Voor kleine, zeldzame indicaties zijn gerandomiseerde studies vaak niet haalbaar. Maar ook niet-gerandomiseerde studies kunnen laten zien dat een nieuw geneesmiddel mogelijk klinische meerwaarde heeft, waarbij de voordelen opwegen tegen de bijwerkingen. De EMA kan dan op basis van beperkte data besluiten tot (voorlopige) toelating tot de markt, vaak op voorwaarde van de aanlevering van extra data in de nabije toekomst. De PASKWIL-criteria, het gereedschap van de commissie BOM, zijn echter alleen toepasbaar op de uitkomsten van gerandomiseerde studies. Daarom was er behoefte aan nieuwe criteria om ook advies uit te kunnen brengen op basis van data uit niet-gerandomiseerde studies.

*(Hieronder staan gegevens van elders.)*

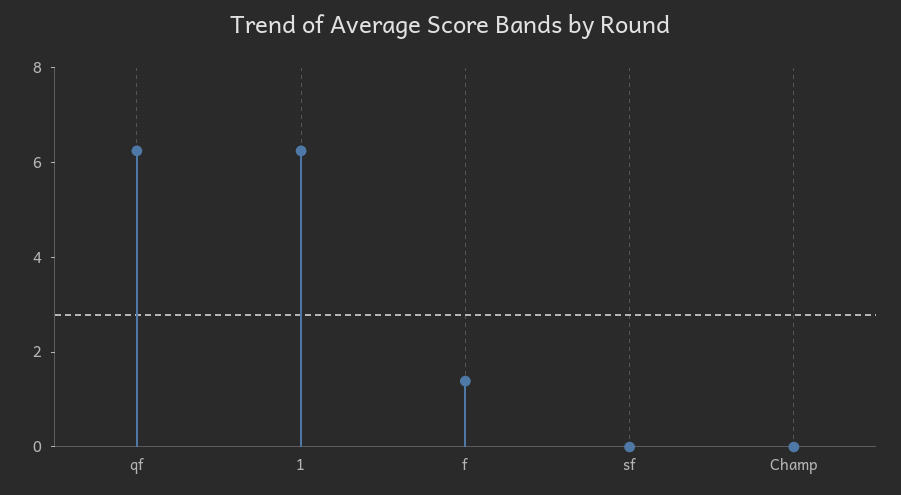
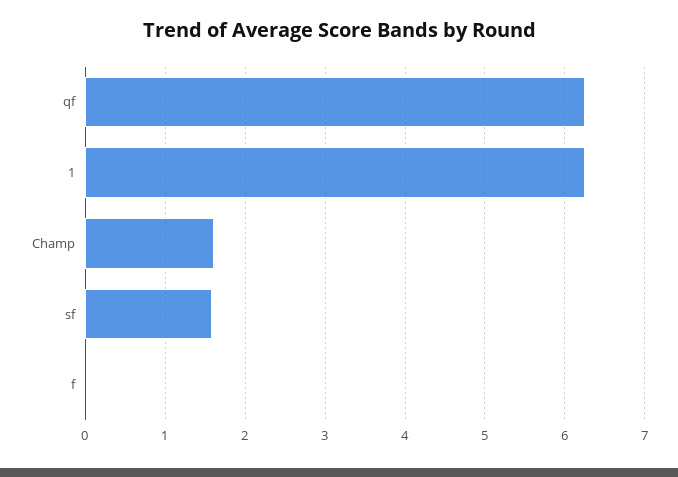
  {
    "qf": 6.3,
    "1": 6.3,
-   "f": 1.5,
+   "f": 0,
-   "sf": 0,
+   "sf": 1.6,
-   "Champ": 0
+   "Champ": 1.6
  }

Voorwaarden voor beoordeling

Om in aanmerking te komen voor beoordeling op basis van niet-gerandomiseerde studies moet een geneesmiddel aan een aantal voorwaarden voldoen, vertelt prof. dr. An Reyners, voorzitter van de commissie BOM. ‘Stap één is dat het (voorwaardelijk) goedgekeurd moet zijn door de EMA. Stap twee is dat het moet gaan om een zeldzame indicatie waarvoor geen gerandomiseerde studie opgezet kan worden. Als het iets betreft wat ook prima in een gerandomiseerde studie uitgezocht kan worden, dan gaan we het niet verder beoordelen volgens deze criteria.’
Toepassing van het middel atezolizumab bij urotheelcelcarcinoom voldoet bijvoorbeeld niet aan deze voorwaarde, voor die indicatie kan ook heel goed een gerandomiseerde studie worden opgezet. Dit is wel een ‘zacht’ criterium, omdat het lastig is om een harde grens te definiëren van wat zeldzaam is. Hierbij kan ook meegenomen worden of er sprake is van een unmet need, een patiëntengroep met een onvervulde behoefte aan behandelingen.
Andere voorwaarden zijn dat er geen aangetoond effectieve behandeling (meer) is voor de onderzochte populatie, en dat de indicatiepopulatie betrouwbaar en reproduceerbaar te selecteren is. Bij voorkeur is ook bekend wat de biologische rationale is voor de werking van een middel. ‘Het grote nadeel van een niet-gerandomiseerde studie is dat er een enorme kans op bias is’, aldus dr. Edward Fiets, secretaris van de commissie BOM. ‘Daarom wil je dat het heel duidelijk is in welke groep een middel is onderzocht, zodat je de beoordeling kunt beperken tot die groep.’
Vaak gaat het in deze studies om doelgerichte middelen die een specifiek aangrijpingspunt hebben, zodat duidelijk is dat de kanker een bepaald kenmerk moet hebben om voor die behandeling in aanmerking te komen.

Responskans als eindpunt

Ingewikkelder wordt het als het gaat om de beoordeling van de relevantie van het gekozen eindpunt van een niet-gerandomiseerde studie, vindt Fiets. ‘In de oncologie geldt overleving (OS) als het standaard eindpunt. Het probleem bij een niet-gerandomiseerde studie is dat je niet weet wat de overleving was geweest als je de interventie niet had gedaan. Juist bij specifieke groepen is er geen standaard overleving en zijn er vaak ook geen historische gegevens beschikbaar.’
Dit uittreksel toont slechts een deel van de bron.